Such a strength, fully grown, would be a buffer against her weaknesses and against the storms of life that would inevitably come her way. Raising children, I knew now, was far more than just fixing what was wrong with them. It was about identifying and amplifying their strengths and virtues, and helping them find the niche where they can live these positive traits to the fullest.

But if social benefits come through putting people in places where they can best use their strengths, there are huge implications for psychology. Can there be a psychological science that is about the best things in life? Can there be a classification of the strengths and virtues that make life worth living? Can parents and teachers use this science to raise strong, resilient children ready to take their place in a world in which more opportunities for fulfillment are available?

Can adults teach themselves better ways to happiness and fulfillment? The vast psychological literature on suffering is not very applicable to Nikki. A better psychology for her and children everywhere will view positive motivations—loving kindness, competence, choice, and respect for life—as being just as authentic as the darker motives. It will ask how children can acquire the strengths and virtues whose exercise leads to these positive feelings.

It will ask about the positive institutions strong families, democracy, a broad moral circle that promote these strengths and virtues. It will guide us all along better paths to the good life. Nikki had found me my mission, and this book is my attempt to tell it. WHY do we feel happy? Why do we feel anything at all? Why has evolution endowed us with emotional states that are so insistent, so consuming, and so…well, so present…that we run our very lives around them?

Evolution and Positive Feeling In the world that psychologists are most comfortable with, positive feelings about a person or an object get us to approach it, while negative feelings get us to avoid it.

The delicious odor of brownies being baked pulls us toward the oven, and the repulsive smell of vomit pushes us to the other side of the sidewalk. But amoebae and worms also presumably approach the stuff they need and avoid pitfalls, using their basic sensory and motor faculties without any feeling. Somewhere during evolution, though, more complicated animals acquired the wet overlay of an emotional life. The first huge clue to unraveling this knotty issue comes from comparing negative emotion to positive emotion.

Negative emotions—fear, sadness, and anger—are our first line of defense against external threats, calling us to battle stations. Fear is a signal that danger is lurking, sadness is a signal that loss is impending, and anger signals someone trespassing against us. In evolution, danger, loss, and trespass are all threats to survival itself.

More than that, these external threats are all win-loss or zero-sum games, where whatever one person wins is exactly balanced by a loss for the other person. The net result is zero.
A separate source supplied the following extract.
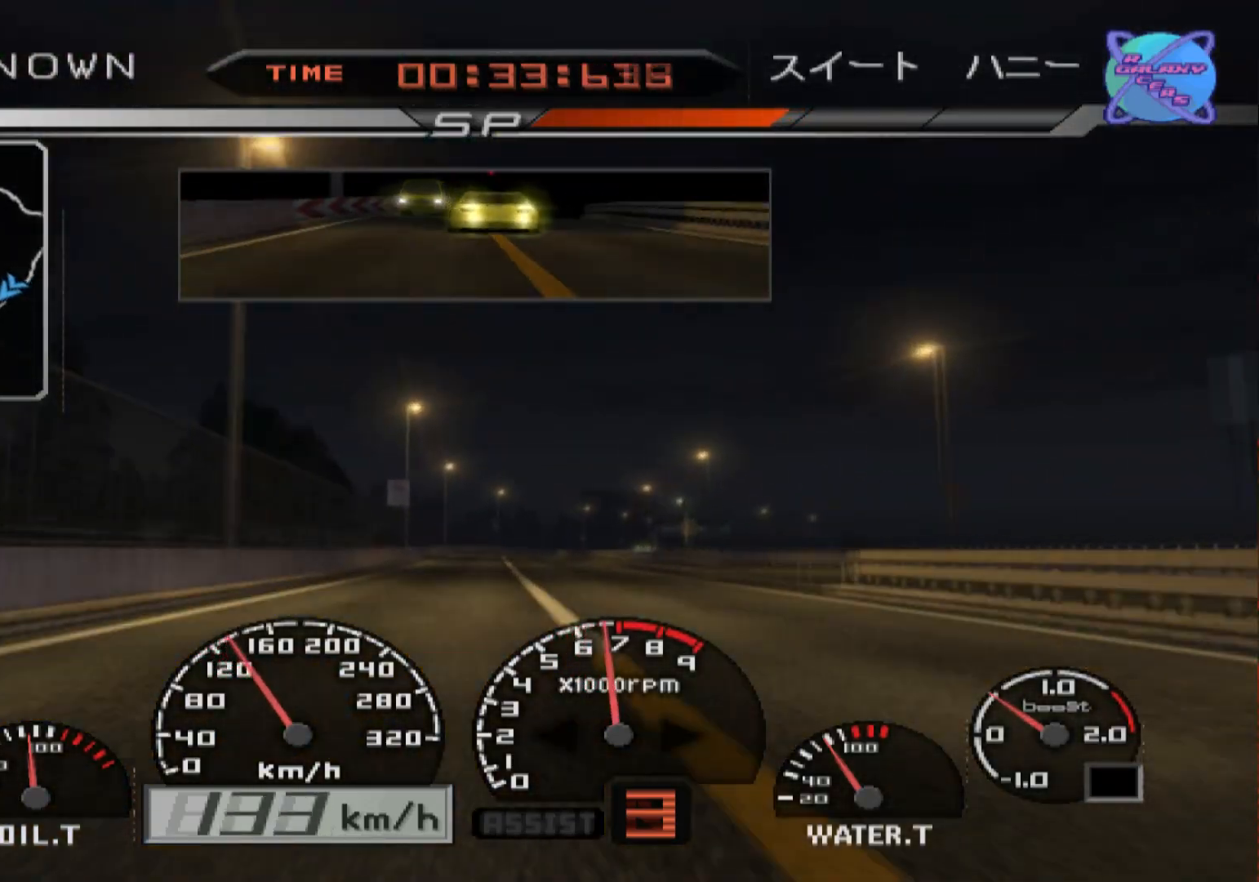
{"buttons": ["R2"], "left_stick": "center", "right_stick": "center", "events": [[17, "left_stick", "right"], [233, "left_stick", "center"]]}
Negative emotions play a dominant role in win-loss games, and the more serious the outcome, the more intense and desperate are these emotions. A fight to the death is the quintessential win-loss game in evolution, and as such it arouses the panoply of negative emotions in their most extreme forms.

Natural selection has likely favored the growth of negative emotions for this reason. Those of our ancestors who felt negative emotions strongly when life and limb were the issue likely fought and fled the best, and they passed on the relevant genes. All emotions have a feeling component, a sensory component, a thinking component, and an action component. The feeling component of all the negative emotions is aversion—disgust, fear, repulsion, hatred, and the like.

These feelings, like sights, sounds, and smells, intrude on consciousness and override whatever else is going on. The type of thinking such emotions ineluctably engender is focused and intolerant, narrowing our attention to the weapon and not the hairstyle of our assailant.

All of this culminates in quick and decisive action: fight, flight, or conserve. This is so uncontroversial except perhaps for the sensory part as to be boring, and it has formed the backbone of evolutionary thinking about negative emotions since Darwin. It is strange, therefore, that there has been no accepted thinking about why we have positive emotion. Scientists distinguish between phenomena and epiphenomena.

Pushing the accelerator in your car is a phenomenon because it starts a chain of events that cause your car to speed up. Behaviorists like B. Skinner argued for half a century that all of mental life was mere epiphenomena, the milky froth on the cappuccino of behavior.

When you flee from a bear, this argument goes, your fear merely reflects the fact that you are running away, with the subjective state frequently occurring after the behavior. In short, fear is not the engine of running away; it is just the speedometer. I was an anti-behaviorist from the very beginning, even though I worked in a behavioral laboratory. Learned helplessness convinced me that the behaviorist program was dead wrong.

Appreciating complex contingencies is the process of judgment, and extrapolating them to the future is the process of expectation.

If one takes learned helplessness seriously, such processes cannot be explained away as epiphenomena, because they cause the behavior of giving up.

The work on learned helplessness was one of the blasts that blew down the straw house of behaviorism and led in the s to the enthroning of cognitive psychology in the fiefdoms of academic psychology. I was thoroughly convinced that negative emotions the so-called dysphorias were not epiphenomena. The evolutionary account was compelling: Sadness and depression not only signaled loss, they brought about the behaviors of disengagement, giving up, and in extreme cases suicide. Anxiety and fear signaled the presence of danger, leading to preparations to flee, defend, or conserve.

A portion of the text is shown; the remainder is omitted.